• Input data:
━━━━━━━━━━
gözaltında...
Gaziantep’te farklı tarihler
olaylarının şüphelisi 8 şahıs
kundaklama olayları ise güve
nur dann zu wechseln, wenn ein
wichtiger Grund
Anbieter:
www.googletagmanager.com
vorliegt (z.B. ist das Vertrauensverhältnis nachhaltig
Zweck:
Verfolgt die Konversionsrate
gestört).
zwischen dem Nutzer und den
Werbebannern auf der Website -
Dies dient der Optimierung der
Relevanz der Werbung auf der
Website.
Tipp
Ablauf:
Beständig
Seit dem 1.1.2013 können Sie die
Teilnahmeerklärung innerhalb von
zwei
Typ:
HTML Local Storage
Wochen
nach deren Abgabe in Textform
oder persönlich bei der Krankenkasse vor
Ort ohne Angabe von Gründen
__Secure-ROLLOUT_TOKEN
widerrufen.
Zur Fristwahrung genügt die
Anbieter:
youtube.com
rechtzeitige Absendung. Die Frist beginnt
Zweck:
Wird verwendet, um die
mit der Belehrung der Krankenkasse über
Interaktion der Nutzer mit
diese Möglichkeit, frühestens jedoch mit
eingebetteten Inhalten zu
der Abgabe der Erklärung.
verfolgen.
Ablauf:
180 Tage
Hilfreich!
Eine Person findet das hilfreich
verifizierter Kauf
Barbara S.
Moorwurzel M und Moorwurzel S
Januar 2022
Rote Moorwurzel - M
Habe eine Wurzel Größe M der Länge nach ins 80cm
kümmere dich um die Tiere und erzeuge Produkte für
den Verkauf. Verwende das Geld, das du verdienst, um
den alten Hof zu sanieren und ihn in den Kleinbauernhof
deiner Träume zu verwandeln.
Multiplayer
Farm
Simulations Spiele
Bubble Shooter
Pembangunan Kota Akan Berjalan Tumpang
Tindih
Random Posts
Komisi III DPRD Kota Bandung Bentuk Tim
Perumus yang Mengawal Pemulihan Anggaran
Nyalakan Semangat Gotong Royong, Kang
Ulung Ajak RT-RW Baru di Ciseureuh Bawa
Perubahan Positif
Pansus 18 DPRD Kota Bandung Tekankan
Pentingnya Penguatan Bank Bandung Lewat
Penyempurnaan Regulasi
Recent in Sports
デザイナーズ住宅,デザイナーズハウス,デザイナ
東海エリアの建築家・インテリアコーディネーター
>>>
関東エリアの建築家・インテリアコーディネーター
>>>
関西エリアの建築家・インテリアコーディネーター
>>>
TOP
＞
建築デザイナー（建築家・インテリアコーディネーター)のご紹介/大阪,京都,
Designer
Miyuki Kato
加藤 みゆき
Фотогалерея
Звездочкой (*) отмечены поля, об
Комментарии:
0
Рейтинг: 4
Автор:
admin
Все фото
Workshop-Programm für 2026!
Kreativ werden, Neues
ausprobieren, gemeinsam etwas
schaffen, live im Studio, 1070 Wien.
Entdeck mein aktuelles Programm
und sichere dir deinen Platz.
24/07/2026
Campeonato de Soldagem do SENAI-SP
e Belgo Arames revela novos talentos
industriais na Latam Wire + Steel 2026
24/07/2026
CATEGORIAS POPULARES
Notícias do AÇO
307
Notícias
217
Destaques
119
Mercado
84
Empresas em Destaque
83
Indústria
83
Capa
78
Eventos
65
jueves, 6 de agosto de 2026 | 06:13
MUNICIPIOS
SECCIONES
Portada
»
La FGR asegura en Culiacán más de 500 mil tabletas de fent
━━━━━━━━━━
• Instruction: Make an exact transcription of the entries above.

• Task output:
gözaltında...
Gaziantep’te farklı tarihler
olaylarının şüphelisi 8 şahıs
kundaklama olayları ise güve
nur dann zu wechseln, wenn ein
wichtiger Grund
Anbieter:
www.googletagmanager.com
vorliegt (z.B. ist das Vertrauensverhältnis nachhaltig
Zweck:
Verfolgt die Konversionsrate
gestört).
zwischen dem Nutzer und den
Werbebannern auf der Website -
Dies dient der Optimierung der
Relevanz der Werbung auf der
Website.
Tipp
Ablauf:
Beständig
Seit dem 1.1.2013 können Sie die
Teilnahmeerklärung innerhalb von
zwei
Typ:
HTML Local Storage
Wochen
nach deren Abgabe in Textform
oder persönlich bei der Krankenkasse vor
Ort ohne Angabe von Gründen
__Secure-ROLLOUT_TOKEN
widerrufen.
Zur Fristwahrung genügt die
Anbieter:
youtube.com
rechtzeitige Absendung. Die Frist beginnt
Zweck:
Wird verwendet, um die
mit der Belehrung der Krankenkasse über
Interaktion der Nutzer mit
diese Möglichkeit, frühestens jedoch mit
eingebetteten Inhalten zu
der Abgabe der Erklärung.
verfolgen.
Ablauf:
180 Tage
Hilfreich!
Eine Person findet das hilfreich
verifizierter Kauf
Barbara S.
Moorwurzel M und Moorwurzel S
Januar 2022
Rote Moorwurzel - M
Habe eine Wurzel Größe M der Länge nach ins 80cm
kümmere dich um die Tiere und erzeuge Produkte für
den Verkauf. Verwende das Geld, das du verdienst, um
den alten Hof zu sanieren und ihn in den Kleinbauernhof
deiner Träume zu verwandeln.
Multiplayer
Farm
Simulations Spiele
Bubble Shooter
Pembangunan Kota Akan Berjalan Tumpang
Tindih
Random Posts
Komisi III DPRD Kota Bandung Bentuk Tim
Perumus yang Mengawal Pemulihan Anggaran
Nyalakan Semangat Gotong Royong, Kang
Ulung Ajak RT-RW Baru di Ciseureuh Bawa
Perubahan Positif
Pansus 18 DPRD Kota Bandung Tekankan
Pentingnya Penguatan Bank Bandung Lewat
Penyempurnaan Regulasi
Recent in Sports
デザイナーズ住宅,デザイナーズハウス,デザイナ
東海エリアの建築家・インテリアコーディネーター
>>>
関東エリアの建築家・インテリアコーディネーター
>>>
関西エリアの建築家・インテリアコーディネーター
>>>
TOP
＞
建築デザイナー（建築家・インテリアコーディネーター)のご紹介/大阪,京都,
Designer
Miyuki Kato
加藤 みゆき
Фотогалерея
Звездочкой (*) отмечены поля, об
Комментарии:
0
Рейтинг: 4
Автор:
admin
Все фото
Workshop-Programm für 2026!
Kreativ werden, Neues
ausprobieren, gemeinsam etwas
schaffen, live im Studio, 1070 Wien.
Entdeck mein aktuelles Programm
und sichere dir deinen Platz.
24/07/2026
Campeonato de Soldagem do SENAI-SP
e Belgo Arames revela novos talentos
industriais na Latam Wire + Steel 2026
24/07/2026
CATEGORIAS POPULARES
Notícias do AÇO
307
Notícias
217
Destaques
119
Mercado
84
Empresas em Destaque
83
Indústria
83
Capa
78
Eventos
65
jueves, 6 de agosto de 2026 | 06:13
MUNICIPIOS
SECCIONES
Portada
»
La FGR asegura en Culiacán más de 500 mil tabletas de fent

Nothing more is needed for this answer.